(ats) L'intérêt public des communes, des villes et des cantons doit pouvoir être pris en compte face à celui des sites construits d'importance nationale lors de projets de développement. Le National a transmis jeudi au Conseil fédéral, par 161 voix contre 24, une motion du Conseil des Etats en ce sens.

L'Inventaire fédéral des sites construits d'importance nationale à protéger en Suisse (ISOS) est aujourd'hui bien plus qu'un simple inventaire. Il est devenu, notamment grâce à la jurisprudence du Tribunal fédéral et à la pratique administrative, une sorte d'axiome immuable et intouchable qui s'impose dans tous les processus de planification, selon le texte.

Afin que l'ISOS guide le développement de l'urbanisation et de la densification sans l'entraver, la motion demande d'adapter la loi fédérale sur la protection de la nature et du paysage de sorte que l'intérêt national d'un site soit relativisé et que l'intérêt public avéré des communes, des villes et des cantons soit considéré comme tout aussi important.

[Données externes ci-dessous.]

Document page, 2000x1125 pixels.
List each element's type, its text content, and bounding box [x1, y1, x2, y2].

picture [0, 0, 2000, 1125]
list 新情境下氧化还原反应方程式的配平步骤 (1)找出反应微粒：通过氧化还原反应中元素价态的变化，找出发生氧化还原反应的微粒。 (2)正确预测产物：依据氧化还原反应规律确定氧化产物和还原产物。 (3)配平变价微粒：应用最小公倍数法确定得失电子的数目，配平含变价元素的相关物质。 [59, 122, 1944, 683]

L'isos doit retrouver sa place et être l'un des éléments parmi d'autres dans la pesée d'intérêts, a faire valoir Nicolò Paganini pour la commission. Cela permettra une meilleure sécurité juridique, a ajouté le co-rapporteur Michael Graber (UDC/VS).

Les projets concernent en particulier le développement vers l'intérieur et la densification nécessaires dans les villes et les villages, mais aussi d'autres préoccupations dans divers domaines tels que les espaces verts publics, l'espace réservé aux eaux, la protection contre le bruit, la production d'énergie renouvelable, les dangers naturels ou encore la mobilité douce.

Le Conseil fédéral pour

Le Conseil fédéral était favorable au texte. Tout ce qui participe à augmenter la transparence des décisions en matière d'aménagement du territoire est à saluer, a noté la ministre de l'intérieur Elisabeth Baume-Schneider.

Seuls les Vert-e-s étaient opposés au texte. Ils craignaient que l'on ne crée plus d'insécurité juridique en accordant moins d'importance aux inventaires lors de la pesée des intérêts. De plus, le poids de ces inventaires dans la pesée des intérêts ne serait dans la pratique pas suffisamment grand pour générer des changements significatifs dans le volume bâti.